Start of Data section

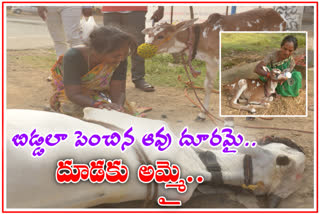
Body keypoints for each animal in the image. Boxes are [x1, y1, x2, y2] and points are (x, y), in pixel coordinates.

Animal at [141, 7, 286, 118]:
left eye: (161, 36)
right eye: (149, 34)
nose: (143, 50)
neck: (202, 43)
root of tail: (282, 19)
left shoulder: (216, 59)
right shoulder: (209, 61)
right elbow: (208, 86)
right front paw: (202, 114)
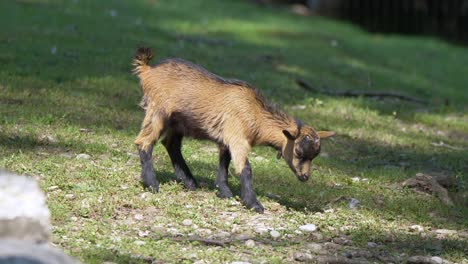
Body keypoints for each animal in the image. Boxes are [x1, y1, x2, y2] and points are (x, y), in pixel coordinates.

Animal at [133, 47, 334, 212]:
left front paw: (225, 192)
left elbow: (224, 164)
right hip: (158, 111)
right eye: (298, 152)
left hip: (177, 122)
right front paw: (254, 204)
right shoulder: (238, 138)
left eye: (314, 155)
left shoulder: (226, 139)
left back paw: (189, 182)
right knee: (144, 142)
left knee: (171, 144)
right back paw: (152, 184)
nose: (305, 176)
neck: (255, 113)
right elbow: (246, 169)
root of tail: (148, 70)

End of Data section

### What to do:
From the line containing "left hip: (177, 122)" down to the final line of the data, write out every line exactly; both the first and last of these belong in your answer, and nothing else does.

### Task result:
left hip: (177, 122)
right front paw: (254, 204)
right shoulder: (238, 138)
left eye: (314, 155)
left shoulder: (226, 139)
left back paw: (189, 182)
right knee: (144, 142)
left knee: (171, 144)
right back paw: (152, 184)
nose: (305, 176)
neck: (255, 113)
right elbow: (246, 169)
root of tail: (148, 70)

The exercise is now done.